The Taliban on Wednesday night claimed to have engaged with the Indian official attending the Moscow format meeting on Afghanistan, suggesting the two sides had emphasised the need to expand diplomatic and economic ties.
There was no official confirmation from India on such a bilateral engagement though the joint secretary in the external affairs ministry, J.P. Singh, is in Russia to participate in the Moscow format meeting.
The meeting advocated taking into account the new reality in Afghanistan irrespective of recognition of the new government in Kabul by the international community.
“The delegation of the Islamic Emirate met with the Special Representative of India for Iran, Pakistan and Afghanistan,” the official spokesperson for the Afghanistan government, Zabihullah Mujahid, tweeted late on Wednesday night.
According to Mujahid, a high-level delegation led by Afghanistan’s deputy Prime Minister, Maulvi Abdul Salam Hanafi, met Singh and the rest of the Indian delegation on the sidelines of the Moscow format meeting.
Mujahid said both sides considered it necessary to take into account each other’s concerns and improve diplomatic and economic relations. The Indian side, he added, expressed readiness to provide extensive humanitarian assistance to the Afghans.
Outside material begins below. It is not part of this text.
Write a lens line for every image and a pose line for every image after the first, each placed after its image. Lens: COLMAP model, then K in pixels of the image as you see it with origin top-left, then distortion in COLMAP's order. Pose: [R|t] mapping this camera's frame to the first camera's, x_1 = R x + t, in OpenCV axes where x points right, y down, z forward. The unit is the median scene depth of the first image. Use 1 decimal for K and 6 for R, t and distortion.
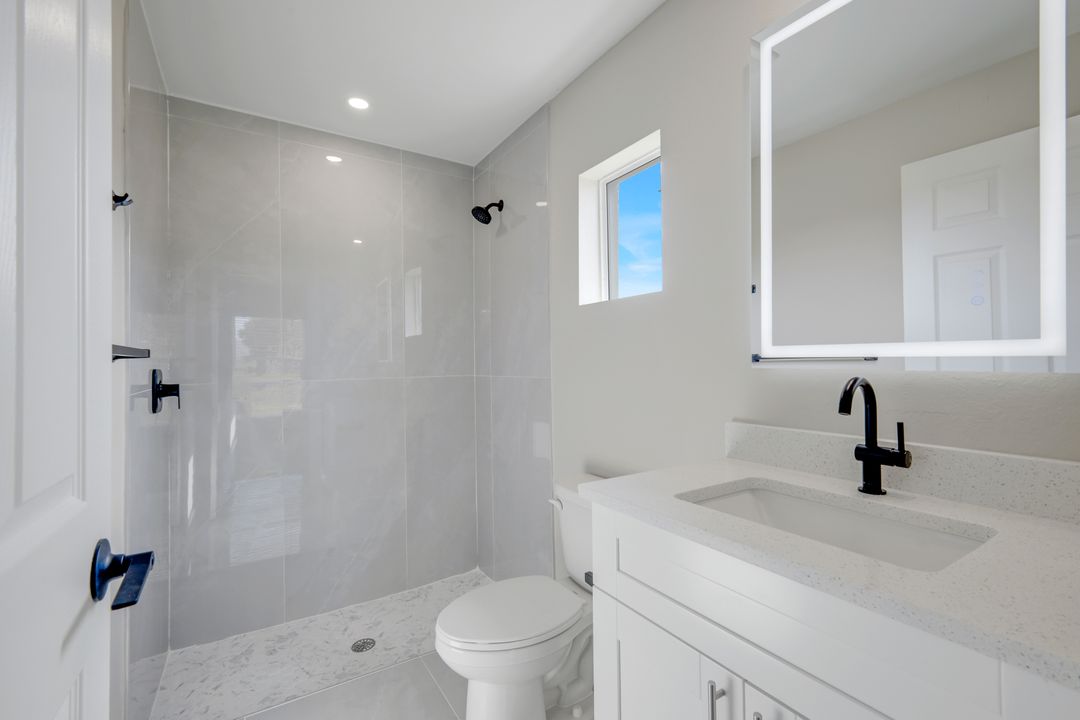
lens RADIAL K [[478.2, 0, 541.7], [0, 478.2, 357.5], [0, 0, 1]] dist [0.001120, 0.000214]
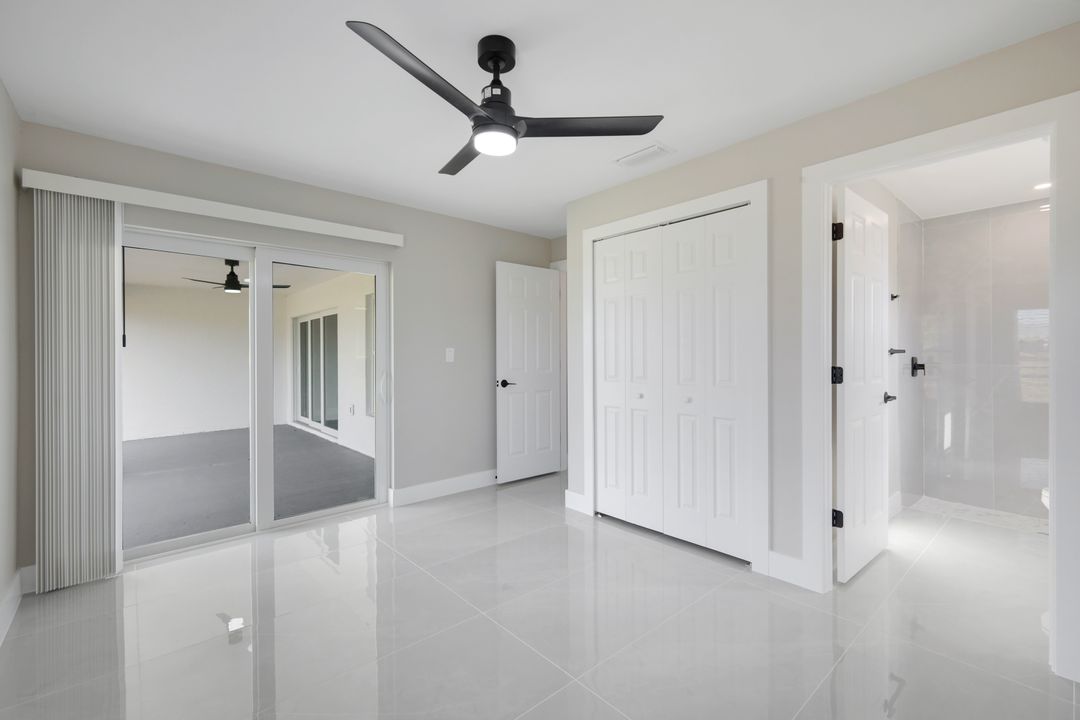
lens RADIAL K [[478.2, 0, 541.7], [0, 478.2, 357.5], [0, 0, 1]] dist [0.001120, 0.000214]
pose [[0.173824, 0.008570, -0.984739, 1.102249], [0.011148, 0.999881, 0.010670, -0.017330], [0.984714, -0.012832, 0.173708, -1.110496]]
The joint statement issued at the end of the meeting of the Moscow format said: “Further practical engagement with Afghanistan needed to take into account the new reality, that is the Taliban coming to power in the country, irrespective of the official recognition of the new Afghan government by the international community.”
Besides reaffirming the need for the new government to be inclusive and representative of all the “ethno-political forces in the country”, the statement said all sides had proposed to launch a collective initiative to convene a broad-based international donor conference under the auspices of the United Nations as soon as possible.
This would be done with the understanding that the core burden of the post-conflict economic and financial reconstruction and development of Afghanistan must be shouldered by troop-based actors that were in the country for the past 20 years.
The Moscow format saw India sit at the same table as the Taliban government for the first time. Besides India, hosts Russia and Afghanistan, seven other countries including Pakistan and China attended the meeting.
Before this, there had been only one other officially acknowledged contact with the Taliban — in Doha on August 31 when India announced that senior Taliban leader Sher Mohammad Abbas Stanekzai had met the Indian ambassador to Qatar, Deepak Mittal, at the embassy.
The Taliban have till now not talked about this meeting, which took place a fortnight after the group overran Kabul but before it formally formed the government.